La Lying Figure (1969) de Francis Bacon perturbe le fonctionnement de l’appareil de vérification dans lequel un corps féminin devient visible en tant qu’objet de désir du regard masculin hétérosexuel ; dans la Cell (1992-1993) de Louise Bourgeois, le spectateur se trouve face à un corps désubjectivé (littéralement décapité) par le système de représentation de l’hystérie ; les « Adaptatifs » (1970-1987) de Franz West abandonnent leur condition de sculptures portatives pour devenir de véritables prothèses qui modèlent un nouveau corps social ; Jürgen Klauke fabrique dans ses Self-Performances (1972-73) une corporalité matérielle qui déplace et excède le régime de vérité binaire du sexe. Ce n’est pas un hasard si la sculpture et sa relation avec l’histoire des technologies constitue le cœur de l’œuvre de Gironcoli : il s’agit ici d’inventer de nouvelles coordonnées à l’intérieur desquelles la matière devient corps.

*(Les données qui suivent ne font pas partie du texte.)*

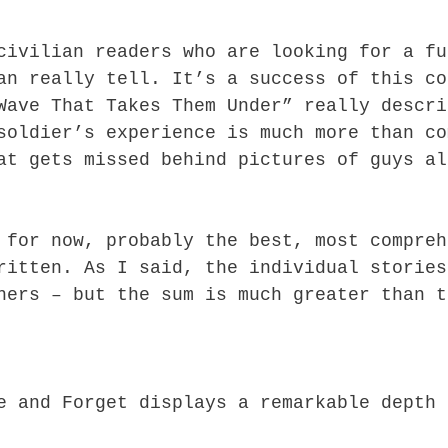
civilian readers who are looking for a fu
an really tell. It’s a success of this co
Wave That Takes Them Under” really descri
soldier’s experience is much more than co
at gets missed behind pictures of guys al
 for now, probably the best, most compreh
ritten. As I said, the individual stories
hers – but the sum is much greater than t
e and Forget displays a remarkable depth 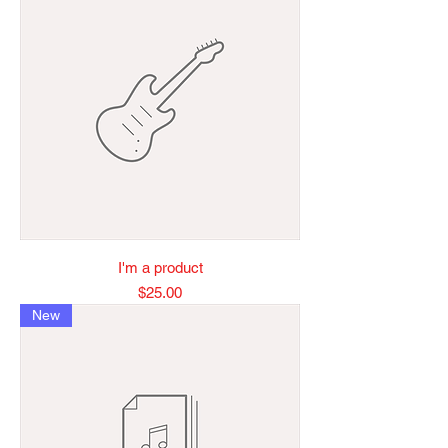
I'm a product
Price
$25.00
New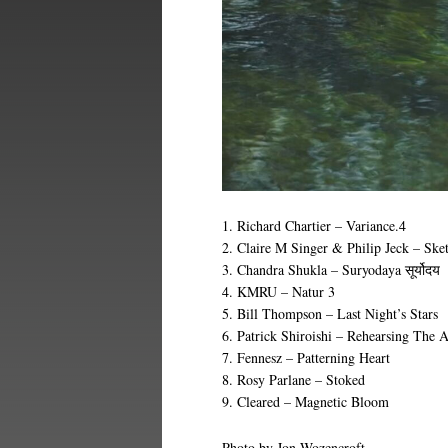
1. Richard Chartier – Variance.4
2. Claire M Singer & Philip Jeck – Ske
3. Chandra Shukla – Suryodaya
सूर्योदय
4. KMRU – Natur 3
5. Bill Thompson – Last Night’s Stars
6. Patrick Shiroishi – Rehearsing The A
7. Fennesz – Patterning Heart
8. Rosy Parlane – Stoked
9. Cleared – Magnetic Bloom
Photo by Jon Wozencroft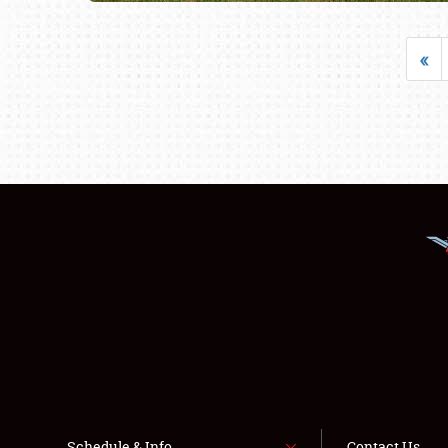
«
Schedule & Info
Contact Us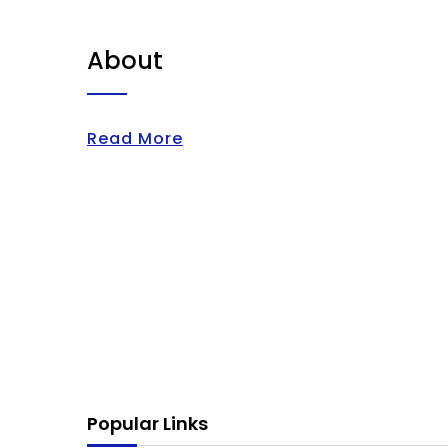
About
Read More
Popular Links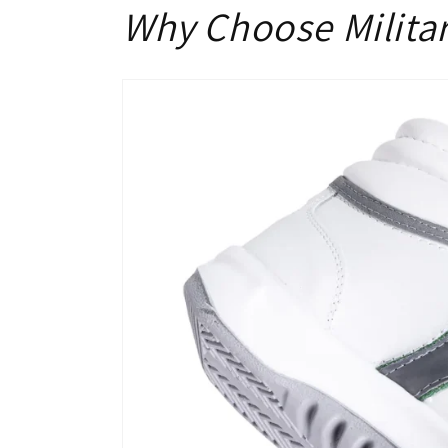
Why Choose Milita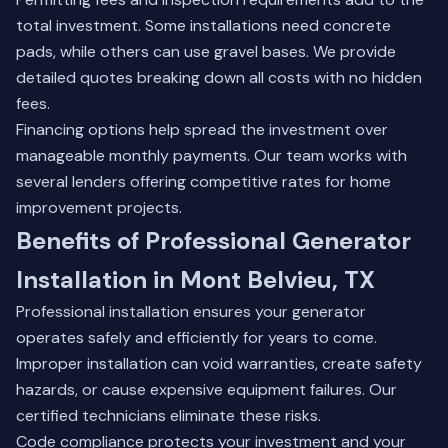
total investment. Some installations need concrete
pads, while others can use gravel bases. We provide
detailed quotes breaking down all costs with no hidden
fees.
Financing options help spread the investment over
manageable monthly payments.
Our team
works with
several lenders offering competitive rates for home
improvement projects.
Benefits of Professional Generator
Installation in Mont Belvieu, TX
Professional installation ensures your generator
operates safely and efficiently for years to come.
Improper installation can void warranties, create safety
hazards, or cause expensive equipment failures. Our
certified technicians eliminate these risks.
Code compliance protects your investment and your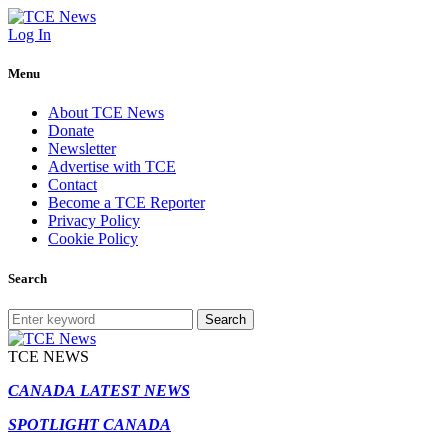
Log In
Menu
About TCE News
Donate
Newsletter
Advertise with TCE
Contact
Become a TCE Reporter
Privacy Policy
Cookie Policy
Search
Search
TCE NEWS
CANADA LATEST NEWS
SPOTLIGHT CANADA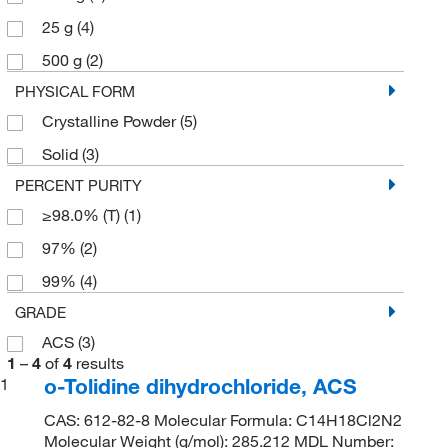
25 g
(4)
500 g
(2)
PHYSICAL FORM
Crystalline Powder
(5)
Solid
(3)
PERCENT PURITY
≥98.0% (T)
(1)
97%
(2)
99%
(4)
GRADE
ACS
(3)
1
–
4
of
4
results
o-Tolidine dihydrochloride, ACS
1
CAS: 612-82-8 Molecular Formula: C14H18Cl2N2
Molecular Weight (g/mol): 285.212 MDL Number: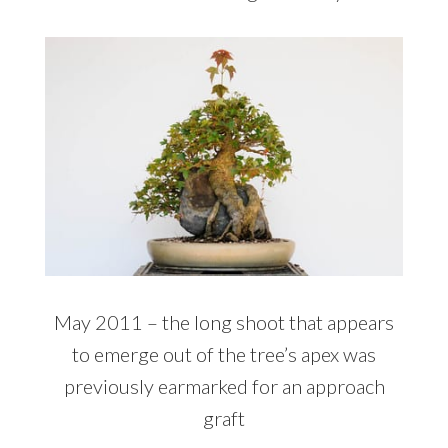
May 2011 – the long shoot that appears
to emerge out of the tree’s apex was
previously earmarked for an approach
graft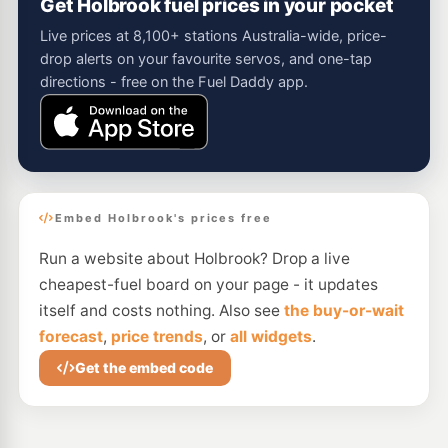
Get Holbrook fuel prices in your pocket
Live prices at 8,100+ stations Australia-wide, price-
drop alerts on your favourite servos, and one-tap
directions - free on the Fuel Daddy app.
Embed Holbrook's prices free
Run a website about Holbrook? Drop a live
cheapest-fuel board on your page - it updates
itself and costs nothing. Also see
the buy-or-wait
forecast
,
price trends
, or
all widgets
.
Get the embed code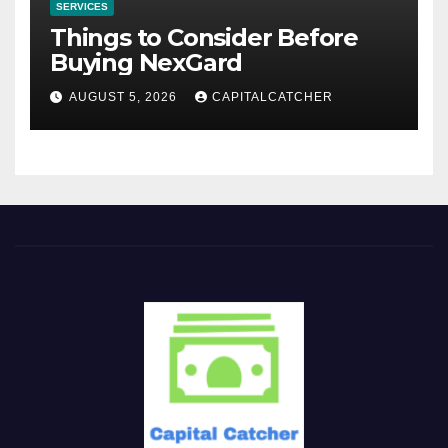
SERVICES
Things to Consider Before
Buying NexGard
AUGUST 5, 2026
CAPITALCATCHER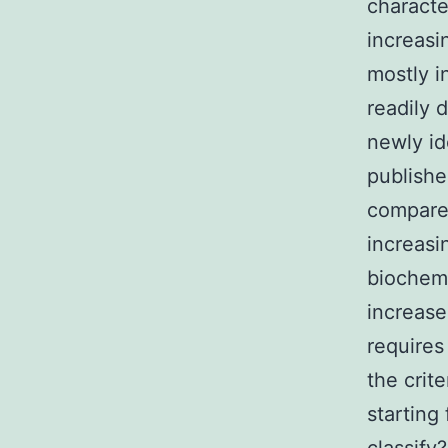
characte
increasi
mostly i
readily 
newly id
publishe
compared
increasi
biochemi
increase
requires
the crit
starting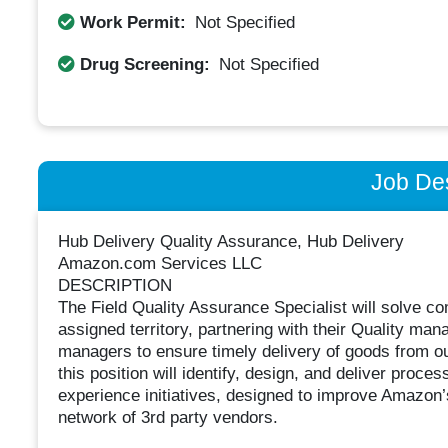
Work Permit:
Not Specified
Drug Screening:
Not Specified
Job Des
Hub Delivery Quality Assurance, Hub Delivery
Amazon.com Services LLC
DESCRIPTION
The Field Quality Assurance Specialist will solve com
assigned territory, partnering with their Quality m
managers to ensure timely delivery of goods from our
this position will identify, design, and deliver proc
experience initiatives, designed to improve Amazon’s 
network of 3rd party vendors.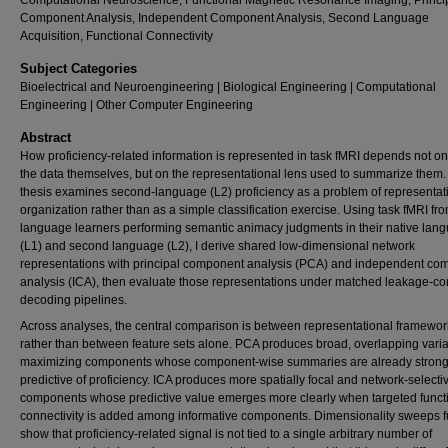
Computational Neuroscience, Functional Magnetic Resonance Imaging, Princi
Component Analysis, Independent Component Analysis, Second Language
Acquisition, Functional Connectivity
Subject Categories
Bioelectrical and Neuroengineering | Biological Engineering | Computational
Engineering | Other Computer Engineering
Abstract
How proficiency-related information is represented in task fMRI depends not on
the data themselves, but on the representational lens used to summarize them.
thesis examines second-language (L2) proficiency as a problem of representat
organization rather than as a simple classification exercise. Using task fMRI fr
language learners performing semantic animacy judgments in their native lan
(L1) and second language (L2), I derive shared low-dimensional network
representations with principal component analysis (PCA) and independent co
analysis (ICA), then evaluate those representations under matched leakage-co
decoding pipelines.
Across analyses, the central comparison is between representational framewor
rather than between feature sets alone. PCA produces broad, overlapping vari
maximizing components whose component-wise summaries are already strong
predictive of proficiency. ICA produces more spatially focal and network-selecti
components whose predictive value emerges more clearly when targeted funct
connectivity is added among informative components. Dimensionality sweeps f
show that proficiency-related signal is not tied to a single arbitrary number of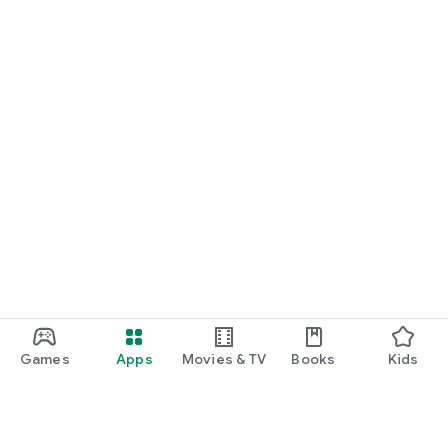
START NOW
Practice UPSC Prelims PYQs/MCQs or upload a Mains answer
for a 60-second evaluation.
Games
Apps
Movies & TV
Books
Kids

La sculpture de Gironcoli fonctionne comme un système abstrait de représentation du corps, en opposition aussi bien à l’appareil de vérification de la tradition de l’humanisme classique qu’à celui des protocoles Money. « Gironcoli est un morphologiste des machines, un Dadaïste à l’ère de la reproduction biotechnologique, un Burroughs qui travaille avec des systèmes techniques et des volumes, un hip-hopeur qui mixe des morceaux de l’anatomie politique avec ceux de l’histoire du design… Les sculptures de Gironcoli ne sont ni anthropomorphiques ni zoomorphiques, ni masculines ni féminines, mais plutôt des agencements systémiques d’une multiplicité de corps et d’organes pansexuels. Elles sont des coupes et des plis dans la matière textuelle techno-vivante de l’histoire de la biopolitique… Par exemple, la sculpture Ohne Title est à la production biopolitique du XXIe siècle ce que la Pieta de Michel-Ange était aux représentations théologiques de la maternité dans la Renaissance et ce que l’Éternelle Idole de Rodin était à l’amour hétérosexuel romantique de la fin du XIXe siècle. Pour comprendre le résultat multi-espèce, on est tenté de penser que Ford et Monsanto ont pris les places qu’occupaient Papa et Maman et qu’ils pratiquent de « l’hypersexe » avec Ikea. De cet accouplement sauvage d’industries, des fœtus humanocrocodilomissiles sont en train de naître. »* Ainsi, l’œuvre de Gironcoli permet d’imaginer d’autres modalités d’être-corps, d’exister matériellement, et nous invite à faire l’expérience d’autres manières de gouverner et d’être gouverné/es, d’autres formes de gestion collective de la différence.
*Voir Beatriz Preciado “After Organicism: Gironcoli’s Techno-Somatic Fictions” dans le catalogue “Gironcoli: Context” edité par Bettina M. Busse et Agnes Husslein-Arco, Belvedere, Vienna, 2013.